Iowa State visits Texas Tech tomorrow afternoon in football, desperately needing to win. It’s a game they should not lose, and there’s enough of a glimmer coming through the conference title door that there really might be something to play for.

Elsewhere in the league, I’m not sure if Iowa State would be helped or hurt by Baylor beating Oklahoma. Baylor holding that head-to-head is a reason to want them out, but Oklahoma’s looked vulnerable enough that ISU could conceivably hope on passing the Sooners with a win next weekend. I don’t know. I haven’t seen simulations. I do know that TCU beating Oklahoma State would be massive for the Cyclones no matter what happens in Waco.

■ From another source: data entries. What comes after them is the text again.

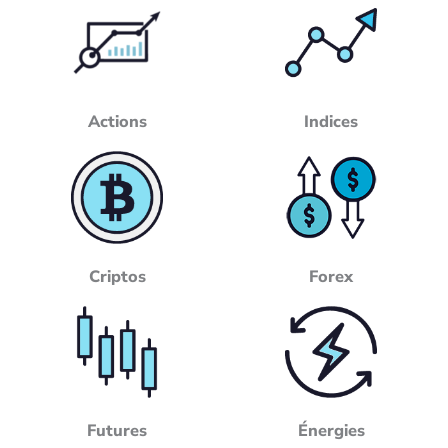
Actions
Indices
Criptos
Forex
Futures
Énergies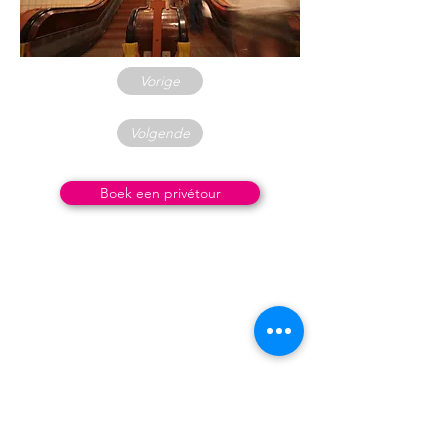
Vorige
Volgende
Boek een privétour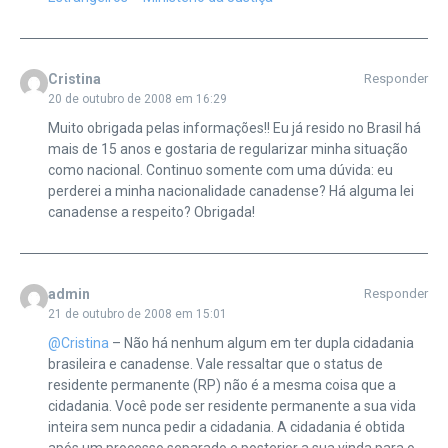
Cristina
Responder
20 de outubro de 2008 em 16:29
Muito obrigada pelas informações!! Eu já resido no Brasil há
mais de 15 anos e gostaria de regularizar minha situação
como nacional. Continuo somente com uma dúvida: eu
perderei a minha nacionalidade canadense? Há alguma lei
canadense a respeito? Obrigada!
admin
Responder
21 de outubro de 2008 em 15:01
@Cristina
– Não há nenhum algum em ter dupla cidadania
brasileira e canadense. Vale ressaltar que o status de
residente permanente (RP) não é a mesma coisa que a
cidadania. Você pode ser residente permanente a sua vida
inteira sem nunca pedir a cidadania. A cidadania é obtida
após um processo separado e posterior a sua vinda para o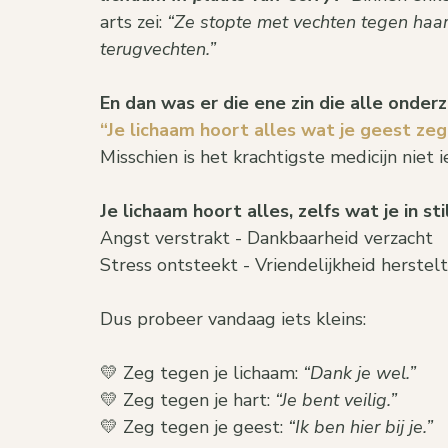
arts zei: 
“Ze stopte met vechten tegen haar
terugvechten.”
En dan was er die ene zin die alle onderz
“Je lichaam hoort alles wat je geest zeg
Misschien is het krachtigste medicijn niet 
Je lichaam hoort alles, zelfs wat je in sti
Angst verstrakt - Dankbaarheid verzacht
Stress ontsteekt - Vriendelijkheid herstelt
Dus probeer vandaag iets kleins:
💛 Zeg tegen je lichaam: 
“Dank je wel.” 
💛 Zeg tegen je hart: 
“Je bent veilig.” 
💛 Zeg tegen je geest: 
“Ik ben hier bij je.”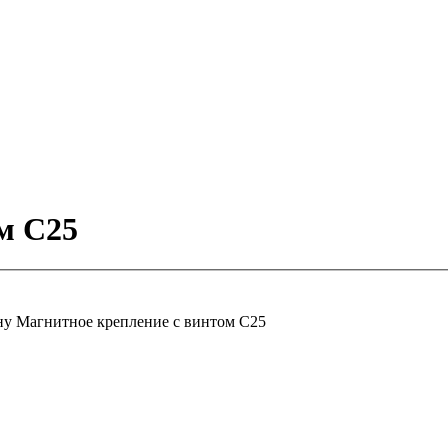
м С25
ну
Магнитное крепление с винтом С25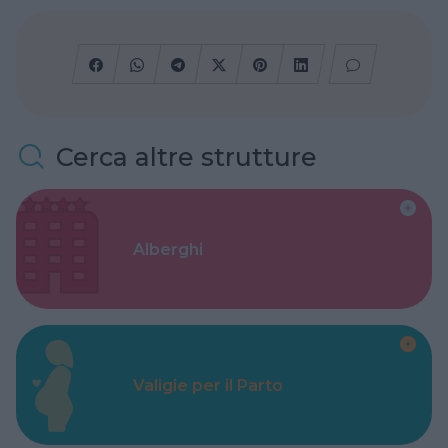
Cerca altre strutture
Alberghi
Valigie per il Parto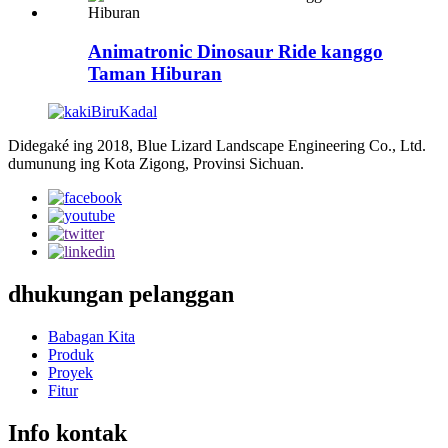
Animatronic Dinosaur Ride kanggo
Taman Hiburan
Didegaké ing 2018, Blue Lizard Landscape Engineering Co., Ltd.
dumunung ing Kota Zigong, Provinsi Sichuan.
dhukungan pelanggan
Babagan Kita
Produk
Proyek
Fitur
Info kontak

On the basketball court, the men’s team hosts Oregon State tonight in what’s projecting as a toss-up. In a season where the goal is probably going to be to not be too close to the bottom among power conference teams, it would be nice to not have this loss.

Cubs Injury Updates

Jordan Bastian has updates on Cubs injuries, with the summary basically that David Bote probably won’t be back until May at the earliest, Jason Heyward is symptom-free after that concussion in September, and everyone else of much note is fine. Not the worst roundup at this point in the offseason.

***

Tonight, I think the move is to see if Cincinnati can destroy USF and to then watch the Nova/UCLA game. Tomorrow, Texas/Gonzaga is a good filler between the primetime college football games winding down and Oregon/Washington State potentially heating up. You do you, though. Enjoy it.